▸ Written task
Lines below that include "objeto" are the answer; copy each one.

(Document understanding data)
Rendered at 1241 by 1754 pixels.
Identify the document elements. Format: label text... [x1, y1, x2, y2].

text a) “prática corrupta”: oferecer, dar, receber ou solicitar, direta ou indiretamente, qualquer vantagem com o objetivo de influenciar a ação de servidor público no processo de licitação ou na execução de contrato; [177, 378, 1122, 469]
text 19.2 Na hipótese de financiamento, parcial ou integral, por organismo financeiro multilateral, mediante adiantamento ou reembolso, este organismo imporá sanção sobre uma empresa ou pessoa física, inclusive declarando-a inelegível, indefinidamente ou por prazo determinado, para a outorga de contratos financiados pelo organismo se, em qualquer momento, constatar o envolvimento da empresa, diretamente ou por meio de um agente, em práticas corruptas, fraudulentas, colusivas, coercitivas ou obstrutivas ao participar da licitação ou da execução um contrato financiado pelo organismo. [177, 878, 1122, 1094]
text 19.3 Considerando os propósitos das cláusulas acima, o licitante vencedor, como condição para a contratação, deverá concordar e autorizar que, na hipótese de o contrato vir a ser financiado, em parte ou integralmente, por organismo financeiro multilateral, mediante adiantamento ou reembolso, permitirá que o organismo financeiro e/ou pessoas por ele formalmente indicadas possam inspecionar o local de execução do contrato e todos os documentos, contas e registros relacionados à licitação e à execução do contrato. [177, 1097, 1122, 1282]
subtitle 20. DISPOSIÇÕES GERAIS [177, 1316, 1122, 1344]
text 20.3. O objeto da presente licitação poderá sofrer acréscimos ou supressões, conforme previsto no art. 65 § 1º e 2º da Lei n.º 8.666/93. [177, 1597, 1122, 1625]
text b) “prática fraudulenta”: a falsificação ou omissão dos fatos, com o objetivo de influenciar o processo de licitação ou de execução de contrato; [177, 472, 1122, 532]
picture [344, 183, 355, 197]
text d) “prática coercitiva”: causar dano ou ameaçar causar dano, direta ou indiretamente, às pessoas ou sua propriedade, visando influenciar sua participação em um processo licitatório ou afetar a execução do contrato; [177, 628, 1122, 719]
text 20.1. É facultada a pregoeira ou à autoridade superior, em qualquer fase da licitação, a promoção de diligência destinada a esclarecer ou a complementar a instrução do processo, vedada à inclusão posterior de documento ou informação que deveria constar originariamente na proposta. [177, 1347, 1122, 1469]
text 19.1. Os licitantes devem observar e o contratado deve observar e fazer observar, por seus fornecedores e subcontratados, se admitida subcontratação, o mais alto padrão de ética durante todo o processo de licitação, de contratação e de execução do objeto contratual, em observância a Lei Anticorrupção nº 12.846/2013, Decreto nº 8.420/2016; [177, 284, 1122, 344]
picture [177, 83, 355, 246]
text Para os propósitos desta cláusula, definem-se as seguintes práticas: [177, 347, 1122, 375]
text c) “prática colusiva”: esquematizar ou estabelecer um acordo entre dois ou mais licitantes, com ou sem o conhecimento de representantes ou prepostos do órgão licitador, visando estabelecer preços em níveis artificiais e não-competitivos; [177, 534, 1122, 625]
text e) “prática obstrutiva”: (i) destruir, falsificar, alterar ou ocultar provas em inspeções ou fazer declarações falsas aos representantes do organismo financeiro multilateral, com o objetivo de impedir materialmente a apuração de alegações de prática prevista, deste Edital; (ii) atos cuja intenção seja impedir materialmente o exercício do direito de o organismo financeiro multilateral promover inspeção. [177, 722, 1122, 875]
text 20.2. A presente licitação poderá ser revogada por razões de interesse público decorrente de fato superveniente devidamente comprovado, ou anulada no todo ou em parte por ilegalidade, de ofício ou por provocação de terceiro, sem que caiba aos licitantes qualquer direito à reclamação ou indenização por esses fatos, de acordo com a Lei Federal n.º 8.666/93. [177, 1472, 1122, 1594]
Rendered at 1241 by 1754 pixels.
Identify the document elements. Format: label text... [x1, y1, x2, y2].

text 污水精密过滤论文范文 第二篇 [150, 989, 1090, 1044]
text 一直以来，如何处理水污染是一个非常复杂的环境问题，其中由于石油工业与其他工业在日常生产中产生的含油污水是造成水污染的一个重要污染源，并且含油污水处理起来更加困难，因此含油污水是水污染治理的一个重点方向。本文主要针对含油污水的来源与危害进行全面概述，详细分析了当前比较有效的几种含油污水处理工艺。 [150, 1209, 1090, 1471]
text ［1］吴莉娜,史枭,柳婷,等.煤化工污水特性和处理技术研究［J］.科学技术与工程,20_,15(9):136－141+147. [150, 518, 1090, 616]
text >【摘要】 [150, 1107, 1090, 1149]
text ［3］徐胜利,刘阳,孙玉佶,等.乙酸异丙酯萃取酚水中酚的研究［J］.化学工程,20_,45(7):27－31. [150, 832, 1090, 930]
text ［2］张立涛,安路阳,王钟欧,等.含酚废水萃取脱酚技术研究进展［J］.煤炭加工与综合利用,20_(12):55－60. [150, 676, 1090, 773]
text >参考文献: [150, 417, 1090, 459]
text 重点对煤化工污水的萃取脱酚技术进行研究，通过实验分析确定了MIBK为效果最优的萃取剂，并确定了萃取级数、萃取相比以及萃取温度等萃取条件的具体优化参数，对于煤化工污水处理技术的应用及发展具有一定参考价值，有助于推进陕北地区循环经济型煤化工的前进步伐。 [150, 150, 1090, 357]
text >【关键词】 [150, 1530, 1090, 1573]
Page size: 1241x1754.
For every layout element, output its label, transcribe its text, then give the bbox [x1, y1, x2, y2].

▸ Solution below
text 20.3. O objeto da presente licitação poderá sofrer acréscimos ou supressões, conforme previsto no art. 65 § 1º e 2º da Lei n.º 8.666/93. [177, 1597, 1122, 1625]
text 19.1. Os licitantes devem observar e o contratado deve observar e fazer observar, por seus fornecedores e subcontratados, se admitida subcontratação, o mais alto padrão de ética durante todo o processo de licitação, de contratação e de execução do objeto contratual, em observância a Lei Anticorrupção nº 12.846/2013, Decreto nº 8.420/2016; [177, 284, 1122, 344]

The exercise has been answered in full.